Когда бомбежка кончалась, ребята выбирались из щели и спешили туда, где дымились развалины, стонали люди. Помогали переносить раненых в больницу, расчищали улицы, утешали плачущих малышей.
Как-то за Колей Кизимом и Витей Проценко увязались сестрички. Коле достаточно было обернуться, чтобы Валя, съежившись под его взглядом, замедлила шаг. Лилька же угомонилась, лишь заработав от брата щелчок по носу.
— Противный какой, — жаловалась она подружке. — Прям дерется. Чего я такого делаю?
— Ты на него не сердись. Нельзя — значит, нельзя. Хочешь, пойдем к нам?
Но успокоить Лильку оказалось не просто — очень уж обидным показался ей этот злополучный щелчок:
— Еще он меня ревой обозвал. А сам? Я один раз ночью проснулась, а он сидит и слезы вытирает.
— Какие слезы? — удивилась Валя.
— Обыкновенные. Свои. И носом шмыгает.
— Он что — сидел и просто так плакал? — не понимала подружка.
— Сначала он писал, — терпеливо стала объяснять Лиля. — Есть у него тетрадка. Днем он ее прячет, а ночью вынимает и пишет.
— Письма пишет?
— Письма в тетрадках не пишут, — резонно заметила Лиля.
— Может, он уроки делал?
— Какие уроки? Он же работает, а на работе уроков не задают. Стихи он пишет.
— Стихи? — Валя изумленно подняла брови. — А разве, когда пишут стихи, плачут?
— Понимаешь, стихи бывают разные. Мама тогда сильно болела, вот он и придумал, что она как-будто умерла… — Голос у Лильки дрогнул. — И стал сочинять, как без нее плохо. И заревел. Представляешь — сам придумал и сам ревет…

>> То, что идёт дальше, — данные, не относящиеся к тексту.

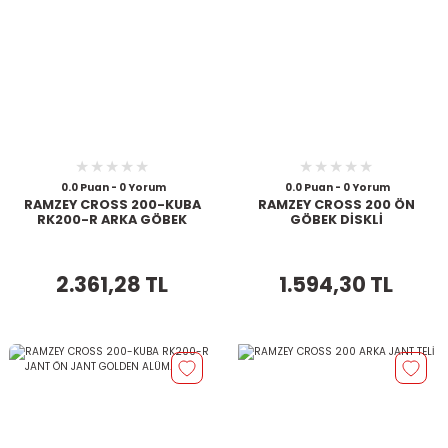
0.0 Puan - 0 Yorum
0.0 Puan - 0 Yorum
RAMZEY CROSS 200-KUBA
RAMZEY CROSS 200 ÖN
RK200-R ARKA GÖBEK
GÖBEK DİSKLİ
2.361,28 TL
1.594,30 TL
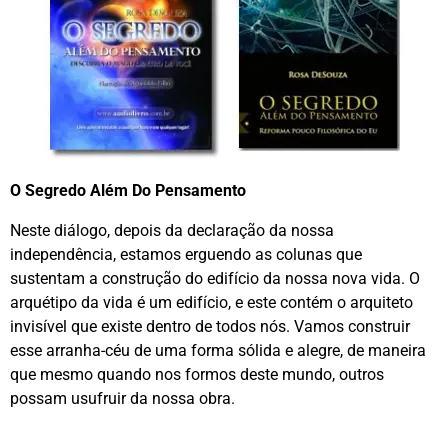
O Segredo Além Do Pensamento
Neste diálogo, depois da declaração da nossa
independência, estamos erguendo as colunas que
sustentam a construção do edifício da nossa nova vida. O
arquétipo da vida é um edifício, e este contém o arquiteto
invisível que existe dentro de todos nós. Vamos construir
esse arranha-céu de uma forma sólida e alegre, de maneira
que mesmo quando nos formos deste mundo, outros
possam usufruir da nossa obra.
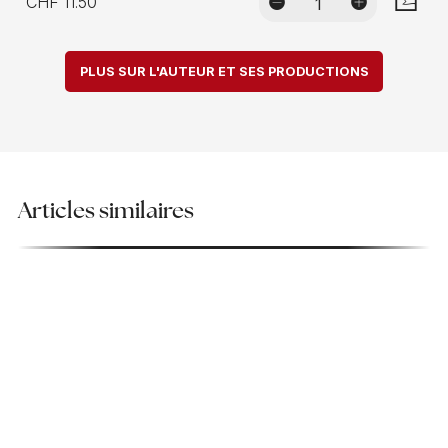
CHF 11.50
AJOUTE
PLUS SUR L'AUTEUR ET SES PRODUCTIONS
Articles similaires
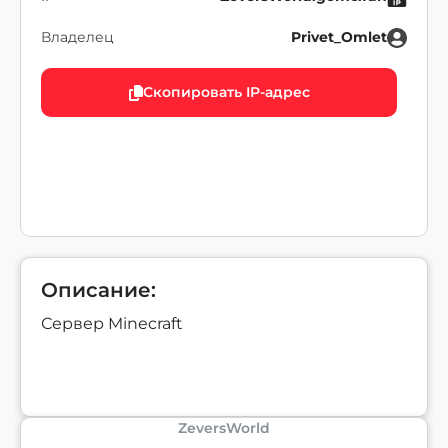
Владелец
Privet_Omlet
Скопировать IP-адрес
Описание:
Сервер Minecraft
ZeversWorld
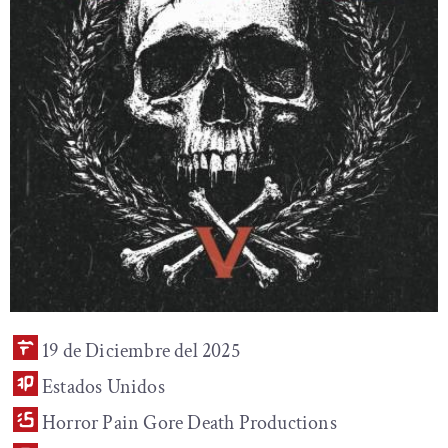
19 de Diciembre del 2025
Estados Unidos
Horror Pain Gore Death Productions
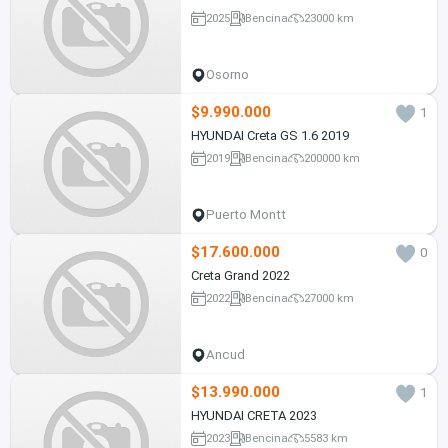
2025
Bencina
23000 km
Osorno
$9.990.000
1
HYUNDAI Creta GS 1.6 2019
2019
Bencina
200000 km
Puerto Montt
$17.600.000
0
Creta Grand 2022
2022
Bencina
27000 km
Ancud
$13.990.000
1
HYUNDAI CRETA 2023
2023
Bencina
5583 km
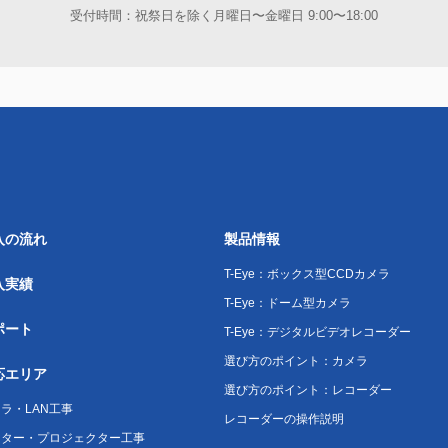
受付時間：祝祭日を除く月曜日〜金曜日 9:00〜18:00
入の流れ
製品情報
T-Eye：ボックス型CCDカメラ
入実績
T-Eye：ドーム型カメラ
ポート
T-Eye：デジタルビデオレコーダー
選び方のポイント：カメラ
応エリア
選び方のポイント：レコーダー
ラ・LAN工事
レコーダーの操作説明
ニター・プロジェクター工事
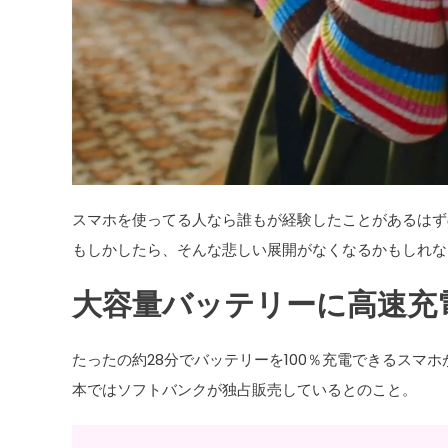
スマホを使ってる人なら誰もが経験したことがあるはず
もしかしたら、そんな悲しい展開がなくなるかもしれな
大容量バッテリーに高速充
たったの約28分でバッテリーを100％充電できるスマホが爆
本ではソフトバンクが独占販売しているとのこと。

— О господи, — явно подражая матери, всплеснула руками Валя. — Что ли так бывает?
— У поэтов бывает, — авторитетно заявила Лиля. И только тут поняла, что не сердится на брата, а, наоборот, гордится им.
Дома девочки застали Марию Ивановну, которая хлопотала у примуса.
— Вы чего такие невеселые? — сразу заметила она их настроение. — Кушать хотите?
— Хотим! — хором ответили подружки.
— Вот и ладушки. Сейчас вам супчику налью, жизнь-то и повеселеет.
Мария Ивановна поставила на стол миску с жидким пшенным супом, положила рядом три ложки.
— Кушайте на здоровье. А я сбегаю еще одну Лилечку позову, Крамаренкину. Мальчишек дома нет, сидит одна, бедненькая. Вы уж с ней поласковей — сиротка она. Сколько уж времени прошло, а все по матери слезки льет.
Через несколько минут скрипнула дверь, и в комнату вошла худенькая большеглазая девочка.
— Тетя Маня сказала, что она придет не скоро. Чтоб мы никуда не ходили.
— А куда идти-то в такую жару? На вот, ешь, потом играть будем. Мне вчера Коля куклу сделал… Да ты ешь, это все твое, мы с Лилькой уже наелись.
Присев на кончик стула, девочка несмело потянулась за ложкой.
— Ты что, как чужая? Веселей! — ободрила гостью Валя.